To get to it, you have to cross a bilious expanse of Astroturf. White road pylons hang from the ceiling as lighting fixtures and a drum set sits on a platform.

The only expensive touch is the three white Philippe Starck chairs in the entryway. The rest, explains art director Carson Ting, is "proudly Ikea."

At the ping-pong table, creative director Rob Tarry practically effervesces. Keeping up with him is like trying to catch bubbles. One idea lands, pops and another three follow.

"The table illustrates Rethink's ping-pong theory," he explains.

"If you throw one ball, the person across the table will catch it. If you throw five balls at someone, they don't catch any of them."

Tarry, Ting and Libby White, an account manager, giggle when they hear about DDB's clutch of under-30-year-old "community cultivators" huddled in the basement reporting on what's hot and what's not.

The entire crew here looks like they're barely out of high school. The ones that aren't under 30, like former DDB-er and wunderkind co-founder Chris Staples, look like they could be.

They wear sneakers. There's a Lego room. They have "beer o'clock" on Fridays.

On the surface, at least, it's all about play. But don't be fooled. Rethink might be the new kids, but they are the giant-killers.

Tarry, who "fell backwards" into advertising from journalism, has filmy blond hair, plays bass in the Rethink band and doesn't watch Mad Men.

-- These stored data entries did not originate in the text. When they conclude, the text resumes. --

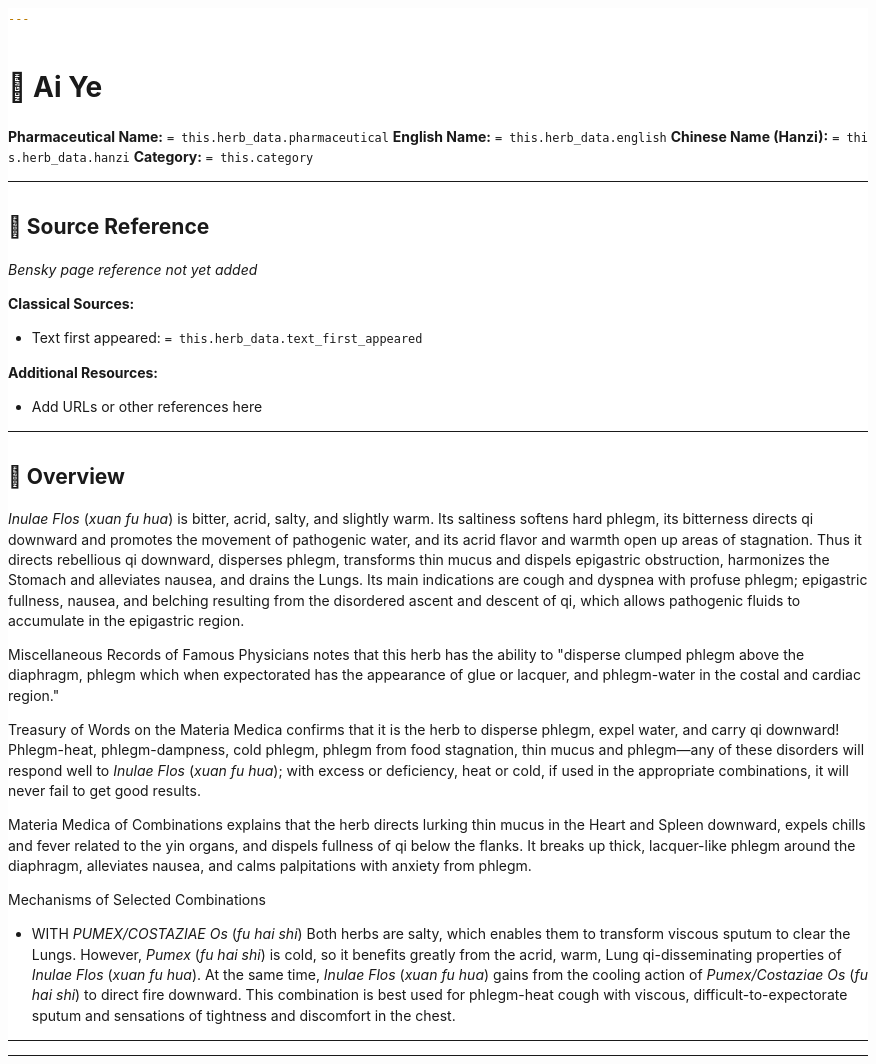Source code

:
 ```yaml
---
```


# 🌿 Ai Ye

**Pharmaceutical Name:** `= this.herb_data.pharmaceutical`
**English Name:** `= this.herb_data.english`
**Chinese Name (Hanzi):** `= this.herb_data.hanzi`
**Category:** `= this.category`

---

## 📖 Source Reference

*Bensky page reference not yet added*

**Classical Sources:**
- Text first appeared: `= this.herb_data.text_first_appeared`

**Additional Resources:**
- Add URLs or other references here

---

## 📖 Overview

*Inulae Flos* (*xuan fu hua*) is bitter, acrid, salty, and slightly warm. Its saltiness softens hard phlegm, its bitterness directs qi downward and promotes the movement of pathogenic water, and its acrid flavor and warmth open up areas of stagnation. Thus it directs rebellious qi downward, disperses phlegm, transforms thin mucus and dispels epigastric obstruction, harmonizes the Stomach and alleviates nausea, and drains the Lungs. Its main indications are cough and dyspnea with profuse phlegm; epigastric fullness, nausea, and belching resulting from the disordered ascent and descent of qi, which allows pathogenic fluids to accumulate in the epigastric region.

Miscellaneous Records of Famous Physicians notes that this herb has the ability to "disperse clumped phlegm above the diaphragm, phlegm which when expectorated has the appearance of glue or lacquer, and phlegm-water in the costal and cardiac region."

Treasury of Words on the Materia Medica confirms that it is the herb to disperse phlegm, expel water, and carry qi downward! Phlegm-heat, phlegm-dampness, cold phlegm, phlegm from food stagnation, thin mucus and phlegm—any of these disorders will respond well to *Inulae Flos* (*xuan fu hua*); with excess or deficiency, heat or cold, if used in the appropriate combinations, it will never fail to get good results.

Materia Medica of Combinations explains that the herb directs lurking thin mucus in the Heart and Spleen downward, expels chills and fever related to the yin organs, and dispels fullness of qi below the flanks. It breaks up thick, lacquer-like phlegm around the diaphragm, alleviates nausea, and calms palpitations with anxiety from phlegm.

Mechanisms of Selected Combinations

* WITH *PUMEX/COSTAZIAE Os* (*fu hai shi*)
    Both herbs are salty, which enables them to transform viscous sputum to clear the Lungs. However, *Pumex* (*fu hai shi*) is cold, so it benefits greatly from the acrid, warm, Lung qi-disseminating properties of *Inulae Flos* (*xuan fu hua*). At the same time, *Inulae Flos* (*xuan fu hua*) gains from the cooling action of *Pumex/Costaziae Os* (*fu hai shi*) to direct fire downward. This combination is best used for phlegm-heat cough with viscous, difficult-to-expectorate sputum and sensations of tightness and discomfort in the chest.

---
---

But he gets why producers would have picked the early 1960s for the show, a historical moment just on the lip of New York ad legend Bill Bernbach's "creative revolution."

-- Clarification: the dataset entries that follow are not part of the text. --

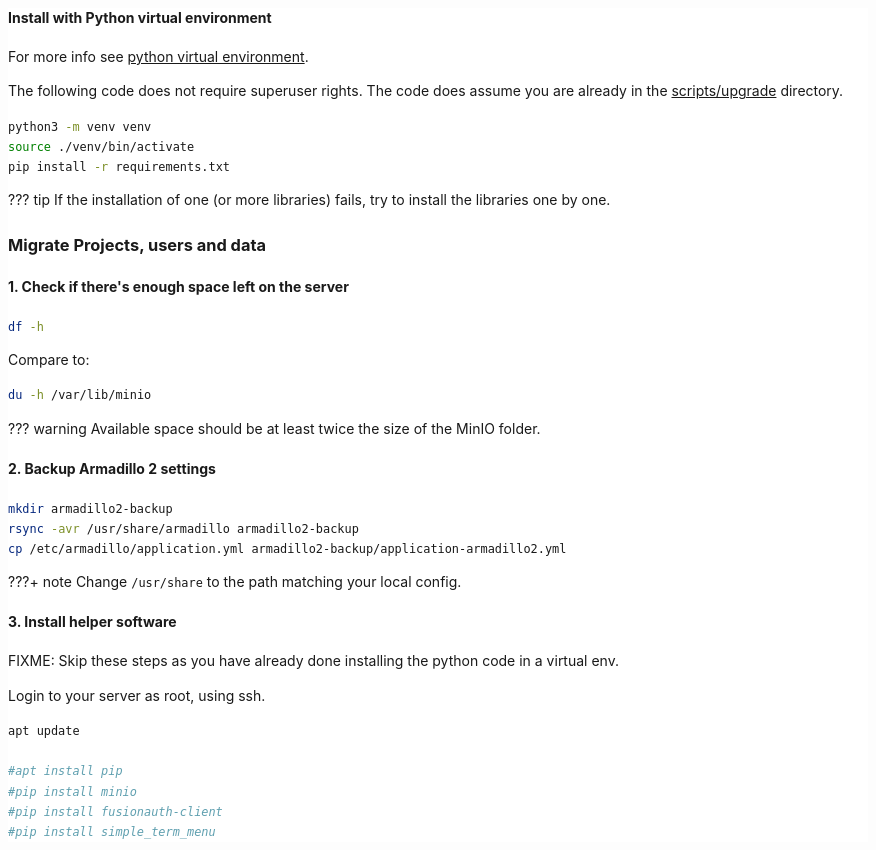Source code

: #### Install with Python virtual environment

For more info see [python virtual environment](https://docs.python.org/3/library/venv.html).

The following code does not require superuser rights. The code does assume you are already in the [scripts/upgrade](https://github.com/molgenis/molgenis-service-armadillo/tree/master/scripts/upgrade) directory.

```bash
python3 -m venv venv
source ./venv/bin/activate
pip install -r requirements.txt
```

??? tip
    If the installation of one (or more libraries) fails, try to install the libraries one by one.

### Migrate Projects, users and data

#### 1. Check if there's enough space left on the server

```bash
df -h
```

Compare to:

```bash
du -h /var/lib/minio
```

??? warning
    Available space should be at least twice the size of the MinIO folder.

#### 2. Backup Armadillo 2 settings

```bash
mkdir armadillo2-backup 
rsync -avr /usr/share/armadillo armadillo2-backup 
cp /etc/armadillo/application.yml armadillo2-backup/application-armadillo2.yml 
```

???+ note
    Change `/usr/share` to the path matching your local config.

#### 3. Install helper software

FIXME: Skip these steps as you have already done installing the python code in a virtual env.

Login to your server as root, using ssh.

```bash
apt update

#apt install pip
#pip install minio
#pip install fusionauth-client
#pip install simple_term_menu
```

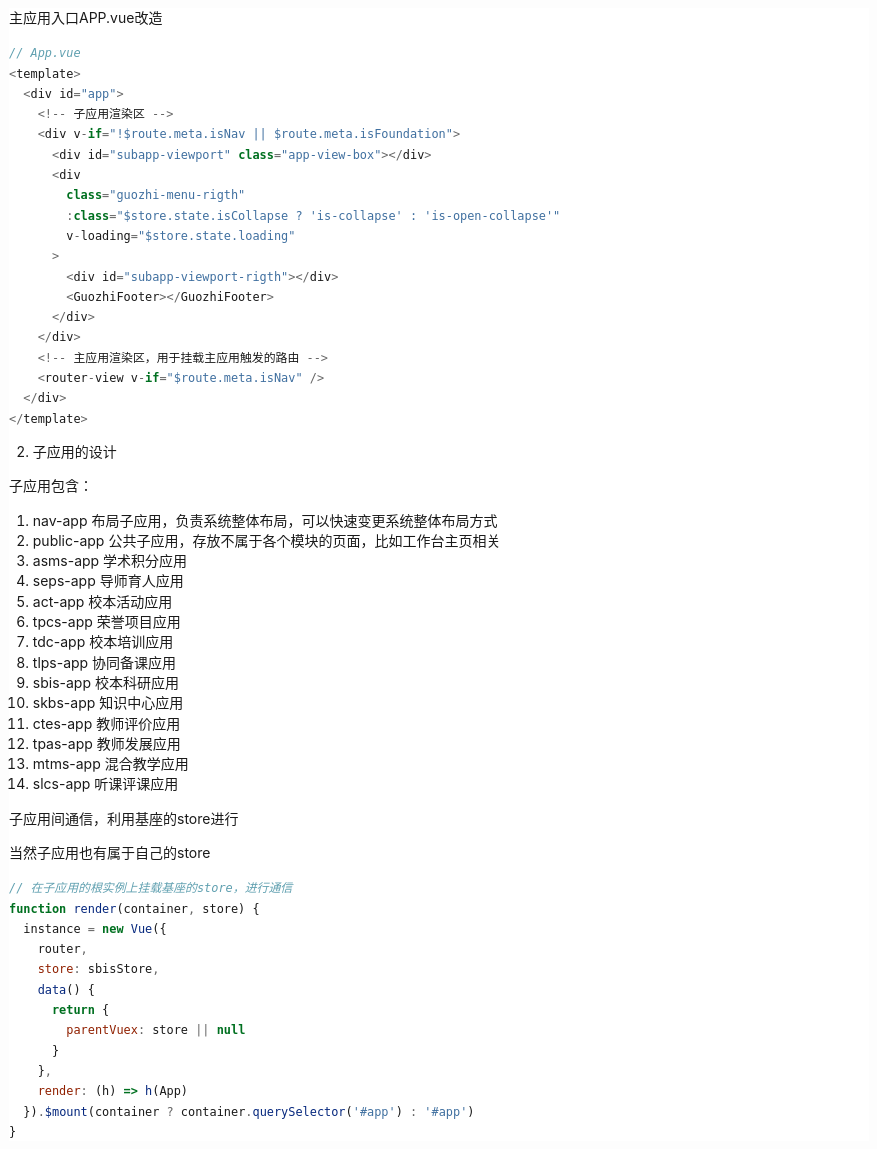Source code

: 主应用入口APP.vue改造

```javascript
// App.vue
<template>
  <div id="app">
    <!-- 子应用渲染区 -->
    <div v-if="!$route.meta.isNav || $route.meta.isFoundation">
      <div id="subapp-viewport" class="app-view-box"></div>
      <div
        class="guozhi-menu-rigth"
        :class="$store.state.isCollapse ? 'is-collapse' : 'is-open-collapse'"
        v-loading="$store.state.loading"
      >
        <div id="subapp-viewport-rigth"></div>
        <GuozhiFooter></GuozhiFooter>
      </div>
    </div>
    <!-- 主应用渲染区，用于挂载主应用触发的路由 -->
    <router-view v-if="$route.meta.isNav" />
  </div>
</template>
```

2. 子应用的设计

子应用包含：

1. nav-app 布局子应用，负责系统整体布局，可以快速变更系统整体布局方式
2. public-app 公共子应用，存放不属于各个模块的页面，比如工作台主页相关
3. asms-app 学术积分应用
4. seps-app 导师育人应用
5. act-app 校本活动应用
6. tpcs-app 荣誉项目应用
7. tdc-app 校本培训应用
8. tlps-app 协同备课应用
9. sbis-app 校本科研应用
10. skbs-app 知识中心应用
11. ctes-app 教师评价应用
12. tpas-app 教师发展应用
13. mtms-app 混合教学应用
14. slcs-app 听课评课应用

子应用间通信，利用基座的store进行

当然子应用也有属于自己的store

```javascript
// 在子应用的根实例上挂载基座的store，进行通信
function render(container, store) {
  instance = new Vue({
    router,
    store: sbisStore,
    data() {
      return {
        parentVuex: store || null
      }
    },
    render: (h) => h(App)
  }).$mount(container ? container.querySelector('#app') : '#app')
}
```
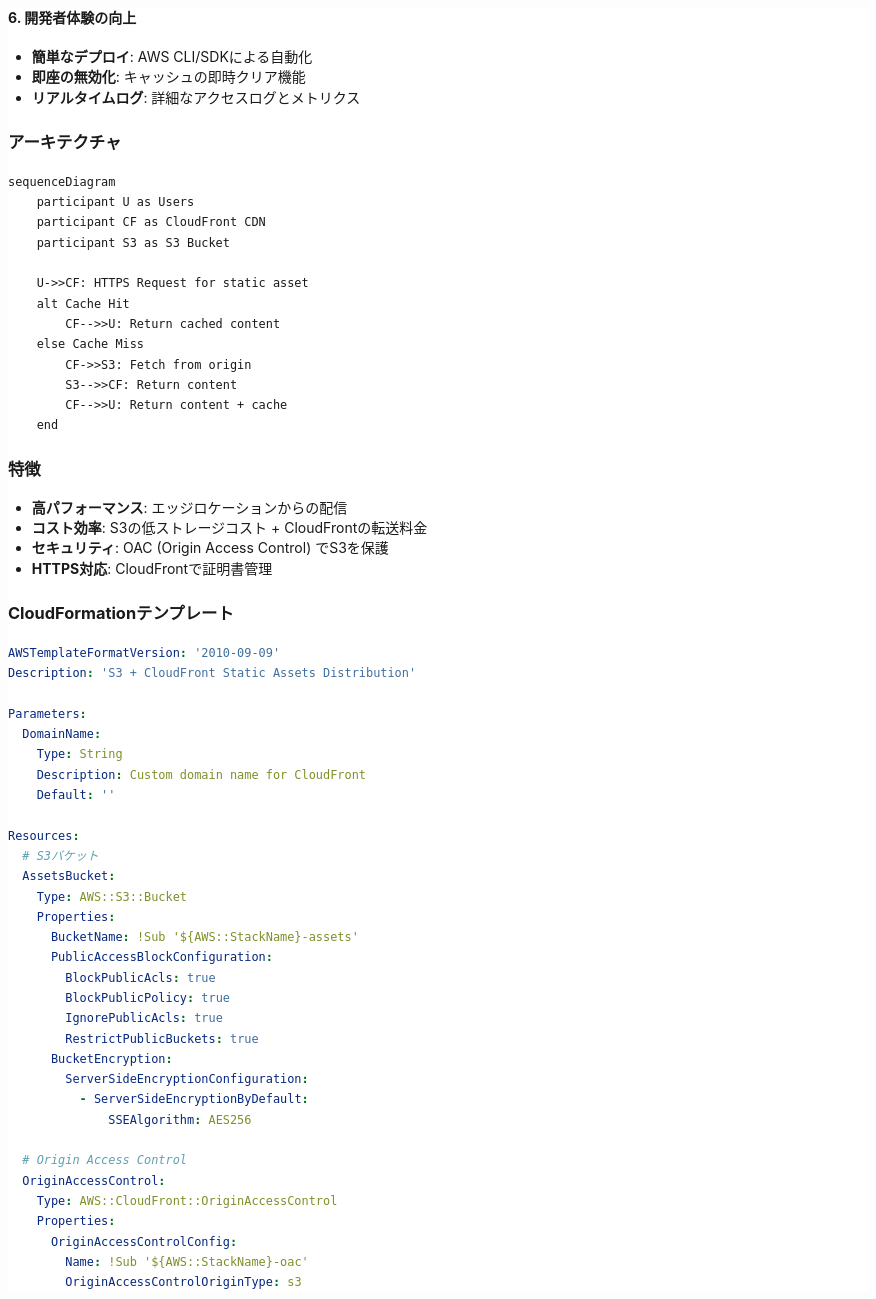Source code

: #### 6. **開発者体験の向上**
- **簡単なデプロイ**: AWS CLI/SDKによる自動化
- **即座の無効化**: キャッシュの即時クリア機能
- **リアルタイムログ**: 詳細なアクセスログとメトリクス

### アーキテクチャ

```mermaid
sequenceDiagram
    participant U as Users
    participant CF as CloudFront CDN
    participant S3 as S3 Bucket
    
    U->>CF: HTTPS Request for static asset
    alt Cache Hit
        CF-->>U: Return cached content
    else Cache Miss
        CF->>S3: Fetch from origin
        S3-->>CF: Return content
        CF-->>U: Return content + cache
    end
```

### 特徴
- **高パフォーマンス**: エッジロケーションからの配信
- **コスト効率**: S3の低ストレージコスト + CloudFrontの転送料金
- **セキュリティ**: OAC (Origin Access Control) でS3を保護
- **HTTPS対応**: CloudFrontで証明書管理

### CloudFormationテンプレート
```yaml
AWSTemplateFormatVersion: '2010-09-09'
Description: 'S3 + CloudFront Static Assets Distribution'

Parameters:
  DomainName:
    Type: String
    Description: Custom domain name for CloudFront
    Default: ''

Resources:
  # S3バケット
  AssetsBucket:
    Type: AWS::S3::Bucket
    Properties:
      BucketName: !Sub '${AWS::StackName}-assets'
      PublicAccessBlockConfiguration:
        BlockPublicAcls: true
        BlockPublicPolicy: true
        IgnorePublicAcls: true
        RestrictPublicBuckets: true
      BucketEncryption:
        ServerSideEncryptionConfiguration:
          - ServerSideEncryptionByDefault:
              SSEAlgorithm: AES256

  # Origin Access Control
  OriginAccessControl:
    Type: AWS::CloudFront::OriginAccessControl
    Properties:
      OriginAccessControlConfig:
        Name: !Sub '${AWS::StackName}-oac'
        OriginAccessControlOriginType: s3
```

Bernbach pioneered the creative team, pairing artists and writers, opening doors between departments, he explains. His belief that advertising could be inspiring, "alive, vital and meaningful" is still a core concept.

Rethink is a young company; 10 years in, co-founders Chris Staples, Tom Shepansky and Ian Grais are considered superstars. They've just opened a digitally focused agency in Toronto.

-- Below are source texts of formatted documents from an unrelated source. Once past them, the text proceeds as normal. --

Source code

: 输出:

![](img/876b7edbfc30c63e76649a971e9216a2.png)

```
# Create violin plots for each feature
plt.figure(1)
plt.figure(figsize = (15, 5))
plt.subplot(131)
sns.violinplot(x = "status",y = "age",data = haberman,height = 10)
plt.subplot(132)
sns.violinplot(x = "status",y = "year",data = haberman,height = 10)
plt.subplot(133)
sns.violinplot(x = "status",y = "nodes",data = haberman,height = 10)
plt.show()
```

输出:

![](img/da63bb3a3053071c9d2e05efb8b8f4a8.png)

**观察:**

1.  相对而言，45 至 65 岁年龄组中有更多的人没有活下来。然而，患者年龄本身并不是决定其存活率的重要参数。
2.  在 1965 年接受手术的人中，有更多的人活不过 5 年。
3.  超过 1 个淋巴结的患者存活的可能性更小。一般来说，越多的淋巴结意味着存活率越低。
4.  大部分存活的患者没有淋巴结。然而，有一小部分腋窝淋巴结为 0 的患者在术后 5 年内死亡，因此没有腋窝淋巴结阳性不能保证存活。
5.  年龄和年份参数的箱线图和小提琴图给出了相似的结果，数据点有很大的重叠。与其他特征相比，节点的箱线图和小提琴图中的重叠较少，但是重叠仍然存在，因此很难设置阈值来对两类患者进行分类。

"We want to tell a story. You still have to have an idea," Tarry says.

Rethink capitalizes on the current problem: that customers don't follow predictable patterns any more. Traditional "bought media" like TV spots are no longer the most important part of a campaign.

A typically successful Rethink campaign? A giveaway promoting free chequing at Coast Capital Savings. A vending machine filled with stuff. Bags of Q-Tips. Old socks. Broken glasses. A Barbie doll leg.

People, including reporters, were lining up to get their free stuff.

Television coverage of the event followed, web buzz happened. There was a sort of viral acquisition of the event, resulting in the most credible media exposure around these days: earned, not bought.